Apple’s Vision Pro will appeal to industrial mixed reality market
Apple’s unveiling of its Vision Pro mixed reality headset at WWDC 23 – broadcast from the computing firm’s Apple Park campus in Cupertino, California, US – put an end to speculation on the device’s design. And one of the biggest clues to the future of wearable computing is the fact that the Vision Pro is bristling with electronics linking users with their surroundings.
Apple describes the interactive elements as a sophisticated array of cameras and sensors. But TechCrunch’s Kyle Wiggers adds a few more details and notes that the design integrates internal eye-tracking infrared cameras, as well as downward-facing optics to track the wearer’s hands. And looking outwards from the Vision Pro are LiDAR sensors, which produce a point map of the mixed reality headset’s real-world surroundings.
Additionally, there are external high-definition cameras to feed through crisp visuals from the outside as required. And it’s being able to tie together the real and the unreal – actual images of the physical environment with digital views displayed internally – that will make the device feels so immersive. Designs that omit those external cues blindfold users and risk an experience that fails to catch on.
Apple’s developers have configured the setup to enable – in their words – an era of spatial computing. And video demonstrations of the unit show users navigating familiar iOS apps with their eyes, hands, and voice. But opportunities for the wearable computer, which features the firm’s M2 processor (found in Mac laptops and desktops) as well as a mixed reality specific R1 chip to accelerate the management of sensor data, go beyond creating a visual operating system.
Readymade mixed reality platform
The Vision Pro mixed reality headset could provide a readymade platform for industrial users to educate operators on how to use all kinds of equipment by blending real-world controls and digital visuals. When TechHQ spoke with Ryan Binns, Chief Architect at BISim in September 2022, he emphasized how real-world video combined with eye-tracked, high-resolution digital imagery provides an immersive training environment for rescue crews, forest fire fighters, logistics teams, and other workers.
Seeing your own hands on physical actuators that are exactly the same as those found on site, while having video feeds swapped into the image and displayed in front of your eyes makes for a memorable and highly-realistic experience. “Your brain goes with it because everything feels right,” Binns told TechHQ.
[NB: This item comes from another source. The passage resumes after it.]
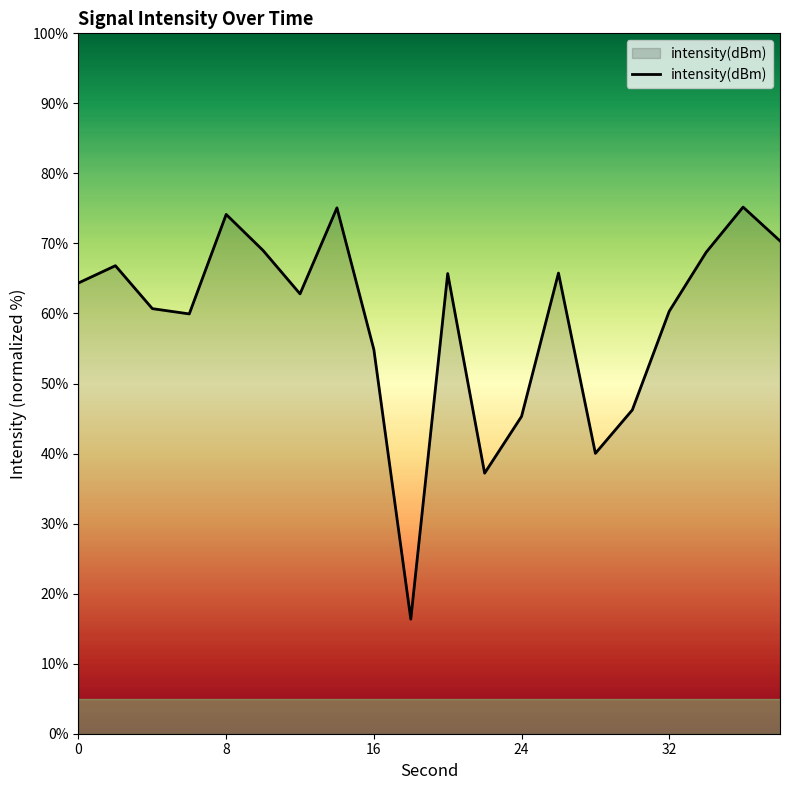

What is the minimum value shown in the chart?

16.4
Addressing an industrial audience could help Apple solve one of the potential barriers to the success of its Vision Pro headset – cost. According to the firm, the mixed reality product will retail starting at US $3,499. And that’s a high price for many regular tech consumers to pay. For comparison, Meta’s Quest 3 – the latest iteration of its SnapDragon-powered virtual and mixed reality headset – will cost US $499 when it hits the shelves later this year.
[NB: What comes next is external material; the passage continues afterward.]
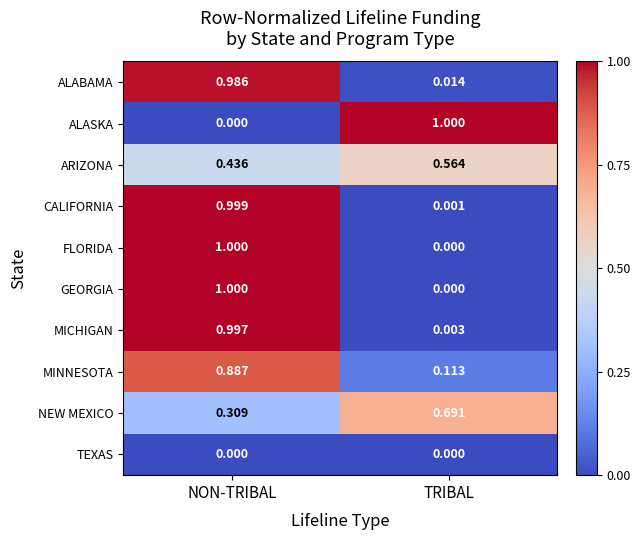

What is the spread (max minus min) of values at NON-TRIBAL?

1.0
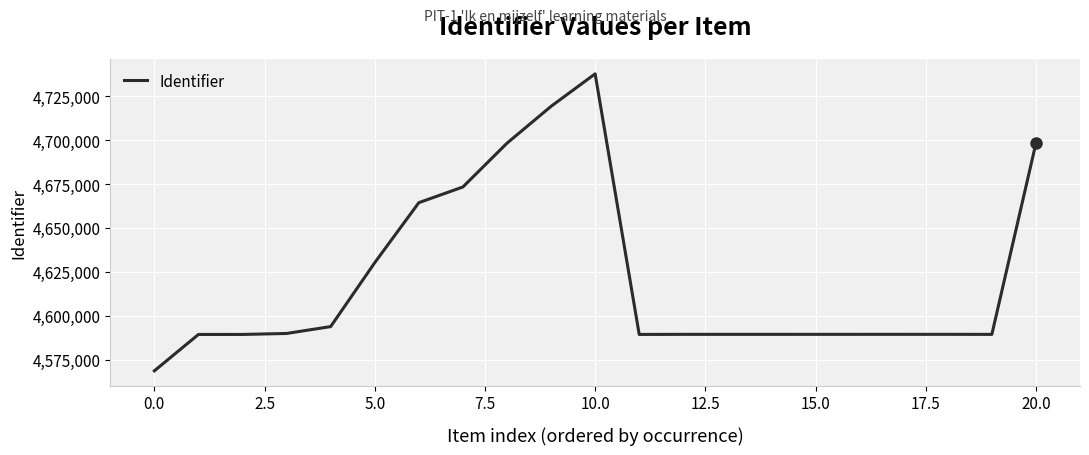

What is the sum of all values?

97056057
VR headsets have never been cheap to produce. Contributing to the high cost is the fact that displays need to be extremely high resolution as they sit much closer to users’ eyes. If developers use regular screens, similar to those found in smartphones or laptops, headset wearers may be able to discern individual pixels, which would ruin the immersive nature of the experience.
According to Apple, the two postage-stamp-sized high-definition OLED displays used inside the Vision Pro are, in effect, miniature 4K TV displays – one for each eye. In the same space occupied by a single iPhone pixel, designers have packed 64 pixels to provide headset wearers with a view comparable to looking at images on a modern smartphone.
And while regular tech consumers may balk at the device cost, for companies, the mixed reality technology could represent a budget-friendly investment. A digital – but highly memorable and realistic – experience that saves days of difficult and expensive to arrange industrial training would quickly justify the price of Apple’s hardware.
Skill sharpening tool
You can picture all kinds of scenarios where having spent time on a simulator, enabled using mixed reality tools, is likely to accelerate learning when it comes to getting hands-on, practical experience. Users can make mistakes digitally to avoid the same errors when operating in the real world. And it doesn’t take a huge leap of the imagination to see how virtual reality headsets could benefit education in medicine, healthcare, and other fields where lives are at stake.
The technology could also enable a much richer remote learning experience and help professionals to share their knowledge with colleagues without having to be in the same room, or even country. Again, the financial rewards for companies would soon add up, easily justifying the cost of the mixed reality hardware by saving on flights, hotels, truck rolls, engineers’ time, and other expenses.
Apple’s world-class marketing team will do its best to make the Vision Pro appeal to the tech giant’s consumer audience, including cross-over opportunities in workplace settings. But the strongest proposition for the immersive mixed reality headset, given the high cost of the equipment, could turn out to be as an industrial tool. And simulation developers will no doubt be keen to get their hands on systems to start putting the technology to the test.